HappyLightShow.com HAPPYBLUE HappyLightShow.com
They sell a "toy" that has to be fitted in the OBD that has lot of features. One extra feature is also a tyre pressure measurment working over the rotation speed of the tyre by using built in original ABS sensors (if tyre is flat rotation speed varies. they read this variation and allert you on your cell phone)
Quite a nice gig they have


----------



## Merc6 (Jun 8, 2013)

What country are you in the sensors aren't built into the 2014?


----------



## Vetterin (Mar 27, 2011)

If you can't see and/or feel your tire going flat you deserve to ruin it. A tire pressure gauge is a lot cheaper then 4 sensors.


----------



## Addicted2Saab (Jul 22, 2014)

I come from Canada and TPMS is not standard equipment. I thought the TPMS control unit was already built into each car. Thanks for all your responses


----------



## ChevyGuy (Dec 13, 2014)

I'm guessing that if you scroll though the DIC, you don't see a TPMS page. (On my car, TPMS is the page between unit preferences and remaining oil life.) That would tell me that at the very minimum, a reprogram is in order. I'm not sure, but I'm hearing that the TPMS may use the same receiver as the fob. So there may not be any added hardware other than the sensors themselves.
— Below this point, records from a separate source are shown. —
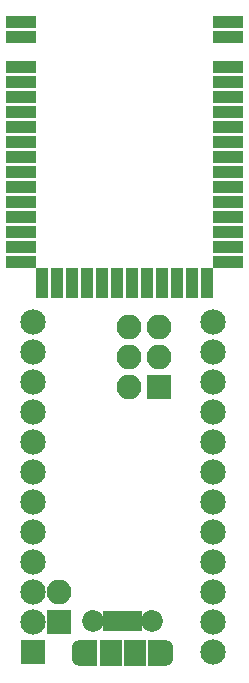
<source format=gbr>
G04 #@! TF.GenerationSoftware,KiCad,Pcbnew,(5.0.0)*
G04 #@! TF.CreationDate,2020-04-23T13:12:55-06:00*
G04 #@! TF.ProjectId,EByte_E73,45427974655F4537332E6B696361645F,rev?*
G04 #@! TF.SameCoordinates,Original*
G04 #@! TF.FileFunction,Soldermask,Top*
G04 #@! TF.FilePolarity,Negative*
%FSLAX46Y46*%
G04 Gerber Fmt 4.6, Leading zero omitted, Abs format (unit mm)*
G04 Created by KiCad (PCBNEW (5.0.0)) date 04/23/20 13:12:55*
%MOMM*%
%LPD*%
G01*
G04 APERTURE LIST*
%ADD10R,2.152600X2.152600*%
%ADD11C,2.152600*%
%ADD12R,1.120000X2.600000*%
%ADD13R,2.600000X1.120000*%
%ADD14R,1.900000X2.300000*%
%ADD15C,1.850000*%
%ADD16R,0.800000X1.750000*%
%ADD17O,1.600000X2.300000*%
%ADD18R,1.600000X2.300000*%
%ADD19R,2.100000X2.100000*%
%ADD20O,2.100000X2.100000*%
G04 APERTURE END LIST*
D10*
G04 #@! TO.C,U2*
X101600000Y-152146000D03*
D11*
X101600000Y-149606000D03*
X101600000Y-147066000D03*
X101600000Y-144526000D03*
X101600000Y-141986000D03*
X101600000Y-139446000D03*
X101600000Y-136906000D03*
X101600000Y-134366000D03*
X101600000Y-131826000D03*
X101600000Y-129286000D03*
X101600000Y-126746000D03*
X101600000Y-124206000D03*
X116840000Y-124206000D03*
X116840000Y-126746000D03*
X116840000Y-129286000D03*
X116840000Y-131826000D03*
X116840000Y-134366000D03*
X116840000Y-136906000D03*
X116840000Y-139446000D03*
X116840000Y-141986000D03*
X116840000Y-144526000D03*
X116840000Y-147066000D03*
X116840000Y-149606000D03*
X116840000Y-152146000D03*
G04 #@! TD*
D12*
G04 #@! TO.C,U1*
X116332000Y-120904000D03*
X115062000Y-120904000D03*
X113792000Y-120904000D03*
X112522000Y-120904000D03*
X111252000Y-120904000D03*
X109982000Y-120904000D03*
X108712000Y-120904000D03*
X107442000Y-120904000D03*
X106172000Y-120904000D03*
X104902000Y-120904000D03*
X103632000Y-120904000D03*
X102362000Y-120904000D03*
D13*
X118110000Y-119126000D03*
X118110000Y-117856000D03*
X118110000Y-116586000D03*
X118110000Y-115316000D03*
X118110000Y-114046000D03*
X118110000Y-112776000D03*
X118110000Y-111506000D03*
X118110000Y-110236000D03*
X118110000Y-108966000D03*
X118110000Y-107696000D03*
X118110000Y-106426000D03*
X118110000Y-105156000D03*
X118110000Y-103886000D03*
X118110000Y-102616000D03*
X118110000Y-100076000D03*
X118110000Y-98806000D03*
X100584000Y-98806000D03*
X100584000Y-100076000D03*
X100584000Y-102616000D03*
X100584000Y-103886000D03*
X100584000Y-105156000D03*
X100584000Y-106426000D03*
X100584000Y-107696000D03*
X100584000Y-108966000D03*
X100584000Y-110236000D03*
X100584000Y-111506000D03*
X100584000Y-112776000D03*
X100584000Y-114046000D03*
X100584000Y-115316000D03*
X100584000Y-116586000D03*
X100584000Y-117856000D03*
X100584000Y-119126000D03*
G04 #@! TD*
D14*
G04 #@! TO.C,J1*
X110169200Y-152208980D03*
D15*
X106669200Y-149508980D03*
D16*
X108519200Y-149508980D03*
X107869200Y-149508980D03*
X110469200Y-149508980D03*
X109819200Y-149508980D03*
X109169200Y-149508980D03*
D15*
X111669200Y-149508980D03*
D14*
X108169200Y-152208980D03*
D17*
X105669200Y-152208980D03*
X112669200Y-152208980D03*
D18*
X112069200Y-152208980D03*
X106269200Y-152208980D03*
G04 #@! TD*
D19*
G04 #@! TO.C,J3*
X103759000Y-149606000D03*
D20*
X103759000Y-147066000D03*
G04 #@! TD*
D19*
G04 #@! TO.C,J2*
X112229900Y-129715260D03*
D20*
X109689900Y-129715260D03*
X112229900Y-127175260D03*
X109689900Y-127175260D03*
X112229900Y-124635260D03*
X109689900Y-124635260D03*
G04 #@! TD*
M02*

</source>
And if a reprogram is involved, I think you're going to have to find a dealer willing to add it.  With these "computer cars" it's not quite like the old days where you could scrounge the salvage yards looking for upgrades.


----------



## Addicted2Saab (Jul 22, 2014)

No I don't have a TPMS page but I'm sure this can be programmed into the car. As long as you pay dealers will do anything for you haha


----------



## Hood Star (Sep 24, 2014)

How would I know if I has tpms on cruze I live in vancuver. Cause last I got a serious flat and nothing came on.


----------



## Hood Star (Sep 24, 2014)

I just checked with my vin and it doesn't mention having tpms very happy about that they get expensive.


----------



## chisher (Apr 19, 2016)

i want to know also?


----------



## chisher (Apr 19, 2016)

Addicted2Saab said:


> No I don't have a TPMS page but I'm sure this can be programmed into the car. As long as you pay dealers will do anything for you haha


do you know how to add?


----------



## chisher (Apr 19, 2016)

Junk68 said:


> I've read once in this forum that there is a way to do so, but it's not a cheap way to get it with GM stuff. You have to buy a lot of things (original control unit, original tpms sensors etc) and get it mounted, and that's not cheap. Best thing would be to buy one of those
> Oro Universal Wireless TPMS 4 Sensors LED Display by Cigarette Lighter | eBay
> 
> Otherwise, you can contact the german guys from Happy Blue.
> ...


where do you read the way to add oem tpms


----------



## 170-3tree (Nov 4, 2014)

If I was to add it to my own car, I'd get a trailer system or a universal. Not going to give actual readout of pressure, but it's not intensely accurate anyway.


----------